Monday, November 29, 2010

NSF Funds Phenotype Ontology Coordination Network

The National Science Foundation recently awarded just over $500,000 to the University of South Dakota (USD) for the creation of the Phenotype Ontology Research Coordination Network. According to the grant proposal, the PI at USD is Dr. Paula Mabee and coPIs include Dr. Andrew Dean (North Carolina State University), Dr. Eva Huala (Stanford University), Suzanna Lewis (Lawrence Berkley National Laboratory), and Dr. Anne Maglia (Missouri University of Science and Technology).

The goal of the grant is to ...establish a network of scientists who are developing phenotype ontologies and to use this network to enable and enhance the research of all of those involved.

The specific aims are:
  1. Develop anatomical reference ontologies for three key taxonomic clades;
  2. Align and synchronize anatomical ontologies using homology and various types of similarity relations;
  3. Define, test and document anatomy ontology development best practices and standards;
  4. Reach out to ancillary phenotype groups to share with them common concepts and practices;
  5. Educate the community about the methods for developing ontologies and their importance and utility in research.
The principals of the grant are soliciting participation in the network. To join, you can sign up here.

Saturday, November 27, 2010

The Statistical Core Vocabulary: Can Definitions Really be this Bad?

I just learned of the Statistical Core Vocabulary (abbreviated as SCOVO), the latest version of which one may find here. This vocabulary defines itself as: A vocabulary for representing statistical data on the Web.

It contains 3 classes and 5 properties. For a small artifact that aims to capture the core entities in a domain, one ought to expect that careful attention would be paid to the definitions of the classes and properties, on the part of its creator(s).

Clearly, that is not the case here.

The SCOVO definition of Dataset is: a statistical dataset. This is equivalent to defining subatomic particle as: a positively-charged subatomic particle.

Similarly, the SCOVO definition of Item is: a statistical data item. This definition is even worse, being the equivalent of defining book as: a red hardcover book.

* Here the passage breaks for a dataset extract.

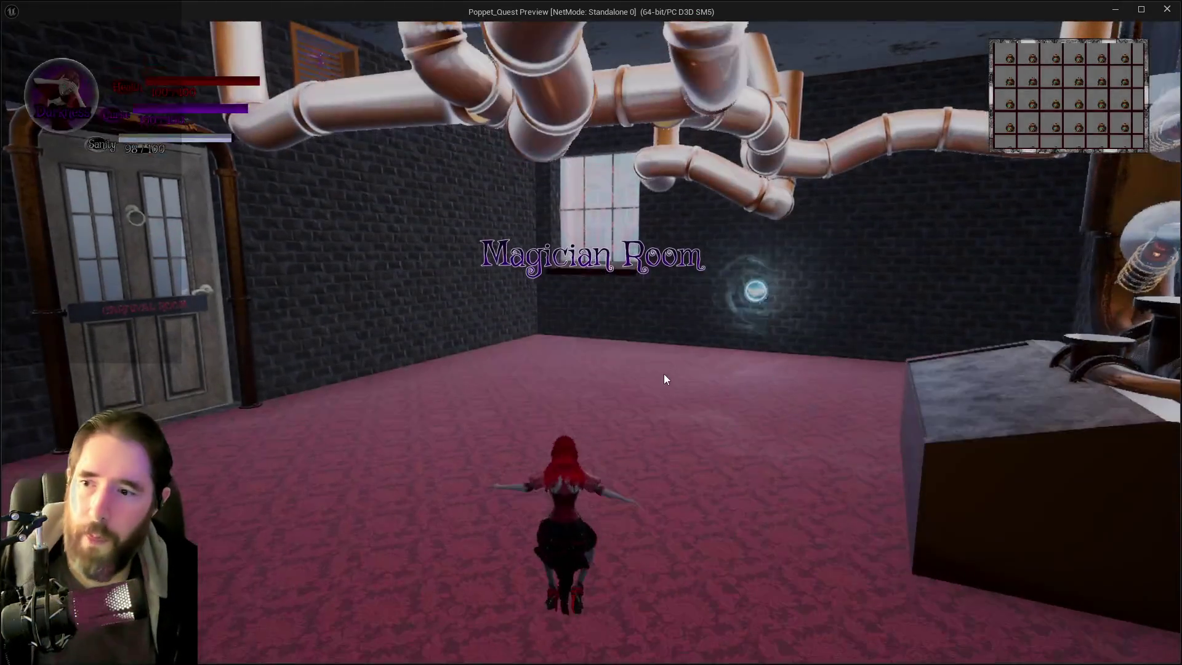
# - In the play test, run Poppet toward the drawers and jump so the white wings appear
pyautogui.click(664, 375)
pyautogui.press('w')
pyautogui.press('space')
pyautogui.press('space')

Finally, the SCOVO definition of its third and final class, Dimension, is: a dimension of a statistical data item. This definition is the equivalent of defining length as the length of a rectangular wooden table.

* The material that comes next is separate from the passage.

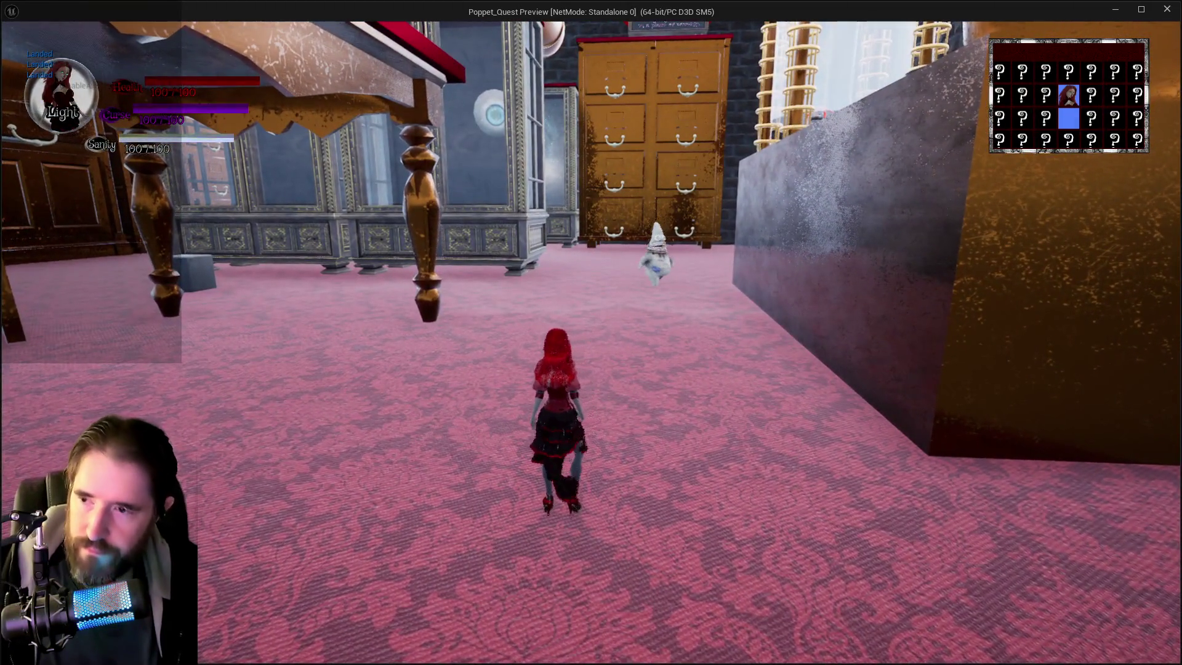
pyautogui.press('space')
pyautogui.press('space')
pyautogui.press('space')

The situation for the properties in SCOVO is no better. Two of the properties even have the same name as two of the classes: dimension and dataset. The dataset relation is intended to link an item to a dataset. The dataset relation is thus the equivalent of having a relation liver to link the liver itself to the organism of which it is part.

By contrast, the Information Artifact Ontology (IAO) has taken pains to define the terms data item and dataset well. Definitions of these terms, and other terms used in their definitions, follow:

Data item: an information content entity that is intended to be a truthful statement about something (modulo, e.g., measurement precision or other systematic errors) and is constructed/acquired by a method which reliably tends to produce (approximately) truthful statements.

Information content entity: an entity that is generically dependent on some artifact and stands in relation of aboutness to some entity.

Note that for the definition of generic dependence, the IAO relies on a formal, upper ontology called Basic Formal Ontology.

Data set: a data item that is an aggregate of other data items of the same type that have something in common. Averages and distributions can be determined for data sets.

In the IAO, data items stand in the "is about" relation to some entity. Thus, data are linked to the world that they are about.

SCOVO does have one thing going for it: it serves as an exemplar of the worst possible way to define terms.